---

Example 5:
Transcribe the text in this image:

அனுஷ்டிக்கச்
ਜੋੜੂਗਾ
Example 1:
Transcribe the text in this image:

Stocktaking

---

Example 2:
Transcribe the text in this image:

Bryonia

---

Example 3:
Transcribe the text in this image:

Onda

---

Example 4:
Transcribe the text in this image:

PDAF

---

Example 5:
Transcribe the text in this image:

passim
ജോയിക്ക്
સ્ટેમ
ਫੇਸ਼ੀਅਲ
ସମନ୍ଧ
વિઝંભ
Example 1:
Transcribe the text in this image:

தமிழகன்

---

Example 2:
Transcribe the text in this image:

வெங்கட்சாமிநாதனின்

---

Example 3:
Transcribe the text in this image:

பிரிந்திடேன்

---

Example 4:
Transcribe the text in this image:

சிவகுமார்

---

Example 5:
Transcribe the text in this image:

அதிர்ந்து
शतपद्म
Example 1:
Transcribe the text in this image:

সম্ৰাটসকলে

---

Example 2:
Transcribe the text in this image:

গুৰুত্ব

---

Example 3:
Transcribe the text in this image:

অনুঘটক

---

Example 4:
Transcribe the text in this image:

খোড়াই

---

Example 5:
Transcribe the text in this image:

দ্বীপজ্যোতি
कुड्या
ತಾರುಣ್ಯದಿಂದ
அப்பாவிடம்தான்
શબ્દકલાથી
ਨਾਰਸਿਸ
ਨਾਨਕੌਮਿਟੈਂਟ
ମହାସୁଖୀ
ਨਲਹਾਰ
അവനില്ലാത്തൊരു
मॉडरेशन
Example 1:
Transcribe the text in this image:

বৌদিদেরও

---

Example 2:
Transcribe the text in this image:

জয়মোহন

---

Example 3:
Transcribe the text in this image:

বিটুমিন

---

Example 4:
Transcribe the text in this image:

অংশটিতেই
◆ ◆ ◆ ◆ ◆
# Instructions to follow
Word for word, extract all the records.

# Solution
---

Example 5:
Transcribe the text in this image:

அனுஷ்டிக்கச்
ਜੋੜੂਗਾ
Example 1:
Transcribe the text in this image:

Stocktaking

---

Example 2:
Transcribe the text in this image:

Bryonia

---

Example 3:
Transcribe the text in this image:

Onda

---

Example 4:
Transcribe the text in this image:

PDAF

---

Example 5:
Transcribe the text in this image:

passim
ജോയിക്ക്
સ્ટેમ
ਫੇਸ਼ੀਅਲ
ସମନ୍ଧ
વિઝંભ
Example 1:
Transcribe the text in this image:

தமிழகன்

---

Example 2:
Transcribe the text in this image:

வெங்கட்சாமிநாதனின்

---

Example 3:
Transcribe the text in this image:

பிரிந்திடேன்

---

Example 4:
Transcribe the text in this image:

சிவகுமார்

---

Example 5:
Transcribe the text in this image:

அதிர்ந்து
शतपद्म
Example 1:
Transcribe the text in this image:

সম্ৰাটসকলে

---

Example 2:
Transcribe the text in this image:

গুৰুত্ব

---

Example 3:
Transcribe the text in this image:

অনুঘটক

---

Example 4:
Transcribe the text in this image:

খোড়াই

---

Example 5:
Transcribe the text in this image:

দ্বীপজ্যোতি
कुड्या
ತಾರುಣ್ಯದಿಂದ
அப்பாவிடம்தான்
શબ્દકલાથી
ਨਾਰਸਿਸ
ਨਾਨਕੌਮਿਟੈਂਟ
ମହାସୁଖୀ
ਨਲਹਾਰ
അവനില്ലാത്തൊരു
मॉडरेशन
Example 1:
Transcribe the text in this image:

বৌদিদেরও

---

Example 2:
Transcribe the text in this image:

জয়মোহন

---

Example 3:
Transcribe the text in this image:

বিটুমিন

---

Example 4:
Transcribe the text in this image:

অংশটিতেই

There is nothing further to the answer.